Gerrit Cole sent perfect postgame message to Jordan Montgomery after getting outdueled

The student has become the teacher -- in a different uniform.

New York Yankees v St. Louis Cardinals
New York Yankees v St. Louis Cardinals / Dilip Vishwanat/GettyImages

The Yankees' trade of Jordan Montgomery for Harrison Bader shocked the entire locker room last summer, but may have hit Jameson Taillon and Gerrit Cole the hardest.

Taillon was purported to be Montgomery's best friend on the roster and airplane seatmate/coffee connoisseur, while Cole dedicated his first few years in pinstripes towards improving the left-hander's mindset and maximizing his compete level. The two didn't match up as perfect counterparts stuff-wise, but Cole pitches like a cerebral hurler, despite his 99 MPH cheddar. It's hard to imagine a better mentor, in today's game.

On Sunday, predictably, the student became the teacher in St. Louis. Cole was plenty good, but not great. He looked inexplicably gassed by the heat in the fourth inning, surrendering four hits in five at-bats before an Anthony Volpe-turned double play helped him escape the frame with just two runs allowed. That was one more run than Montgomery allowed; the lefty surrendered a two-out Jake Bauers RBI double that scored Isiah Kiner-Falefa, who'd reached base on a strikeout in the seventh frame.

The game lowered Montgomery's ERA to 3.28, as the man Brian Cashman decided last summer "wouldn't make a playoff start" for the Yankees continues to look like a difference-maker for somebody at the deadline. When the contest ended, all Cole could do was tip his cap to his old mentee.

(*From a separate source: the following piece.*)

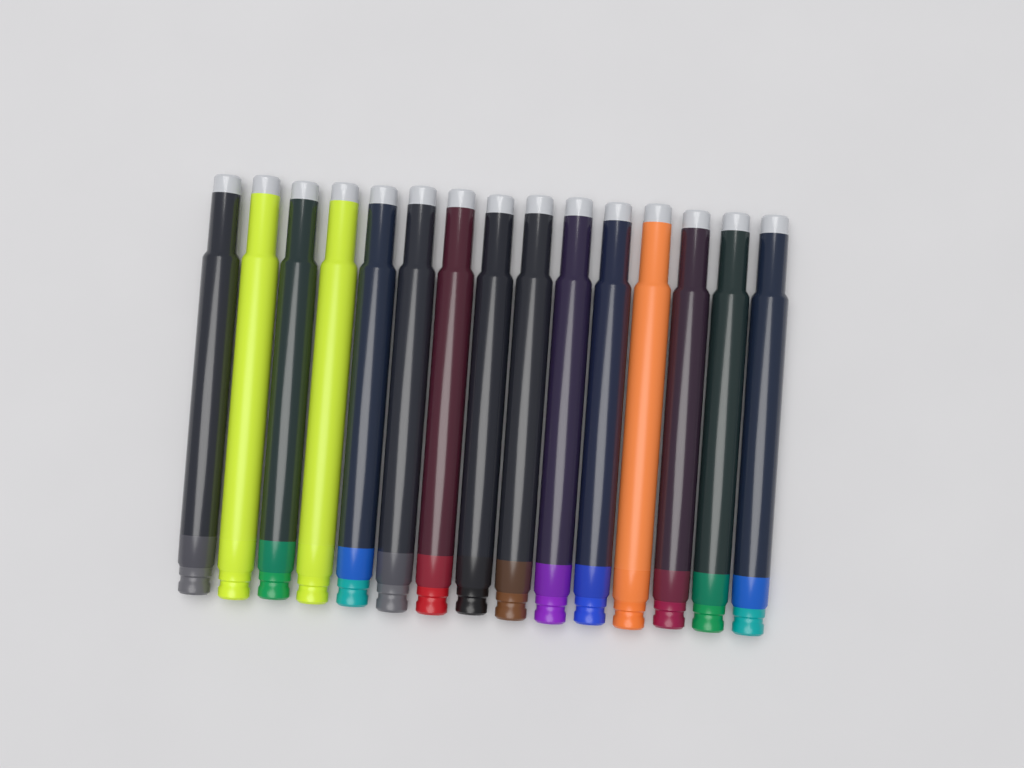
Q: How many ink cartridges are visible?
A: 15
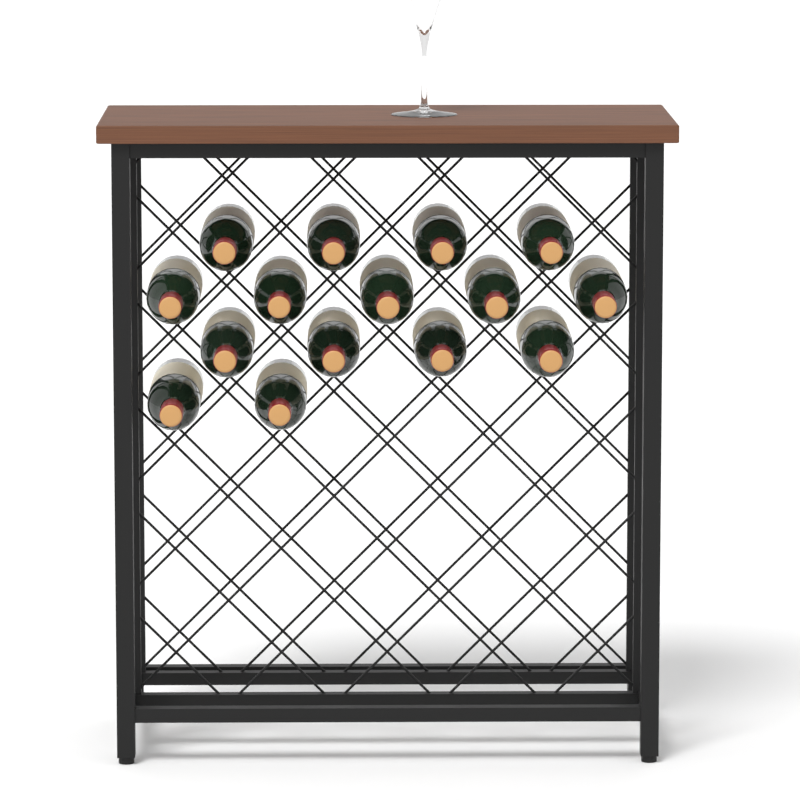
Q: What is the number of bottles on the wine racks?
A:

Yankees ace Gerrit Cole showed Jordan Montgomery proper respect on Sunday

Cole took his horse to the Old Town Road on Sunday, but when he hit the point where he couldn't ride anymore, Montgomery had more gas left in the tank. Bummer.

Thanks in large part to an old friend turned enemy, the Yankees lost two of three games at Busch Stadium to a last-place team and one of the 2023 season's biggest disappointments. The Yankees have looked much more like a below-.500 team without Aaron Judge, though, so add in the revenge factor, and it shouldn't really have been all that surprising. After the 2022 Yankees were pasted, outdueled, and embarrassed in a three-game sweep at Busch Stadium last August, perhaps the most surprising part of all is that they actually captured one win.

Got to tip your cap ... especially if you have a better relationship with the guy in the other dugout than you do with a few who are still in your own.